Details matter, facts matter, and what’s hidden here matters.

Meanwhile, back in Minnesota, anticipating an application of some sort, the Public Utilities Commission has requested comments on whether the definition of “hazardous” for pipelines should include “CO2.”

INITIAL COMMENTS DUE TODAY! JUST 2 HOURS LEFT!

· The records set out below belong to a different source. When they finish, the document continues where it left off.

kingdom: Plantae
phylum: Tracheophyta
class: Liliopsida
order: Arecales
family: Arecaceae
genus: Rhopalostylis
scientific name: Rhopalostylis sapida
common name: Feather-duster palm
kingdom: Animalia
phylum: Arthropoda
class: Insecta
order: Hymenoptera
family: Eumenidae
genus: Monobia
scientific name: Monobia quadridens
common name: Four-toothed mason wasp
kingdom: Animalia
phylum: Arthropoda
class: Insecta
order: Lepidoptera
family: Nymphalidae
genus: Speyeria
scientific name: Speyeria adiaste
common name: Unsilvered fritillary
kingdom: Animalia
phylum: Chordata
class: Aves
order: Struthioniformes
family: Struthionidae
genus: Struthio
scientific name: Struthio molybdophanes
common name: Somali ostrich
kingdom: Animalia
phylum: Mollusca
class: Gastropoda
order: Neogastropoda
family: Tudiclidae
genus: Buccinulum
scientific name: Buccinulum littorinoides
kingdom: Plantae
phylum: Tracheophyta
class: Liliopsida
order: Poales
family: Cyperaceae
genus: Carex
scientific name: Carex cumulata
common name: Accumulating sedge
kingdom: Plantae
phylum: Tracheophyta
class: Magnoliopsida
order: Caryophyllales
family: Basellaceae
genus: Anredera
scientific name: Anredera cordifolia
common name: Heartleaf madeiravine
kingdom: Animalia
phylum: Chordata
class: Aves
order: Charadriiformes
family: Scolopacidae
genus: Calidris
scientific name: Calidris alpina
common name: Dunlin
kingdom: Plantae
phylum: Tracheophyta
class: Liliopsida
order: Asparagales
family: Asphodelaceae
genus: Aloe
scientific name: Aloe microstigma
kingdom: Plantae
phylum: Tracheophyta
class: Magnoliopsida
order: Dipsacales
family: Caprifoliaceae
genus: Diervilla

But really, look at that — the only thing they think is worth addressing is amending the definition of “hazardous liquid.” Good grief… we need CO2 specific rules.

My initial comment:

And then after a quick review of the Summit Carbon Solutions Petition, got this filed today, with the Excelsior Energy Mesaba Project bogus proposal for CO2 capture and sequestration (to the plant gate!!! What then? They didn’t say… ahem…), so I let the Minnesota Public Utilities Commission know what I’d filed in Iowa, not that they care, and revived Excelsior Energy’s Mesaba Project exhibit EE1067, their bogus CO2 capture proposal, TO THE PLANT GATE:

Once more with feeling:

Details matter, facts matter, and what’s hidden matters.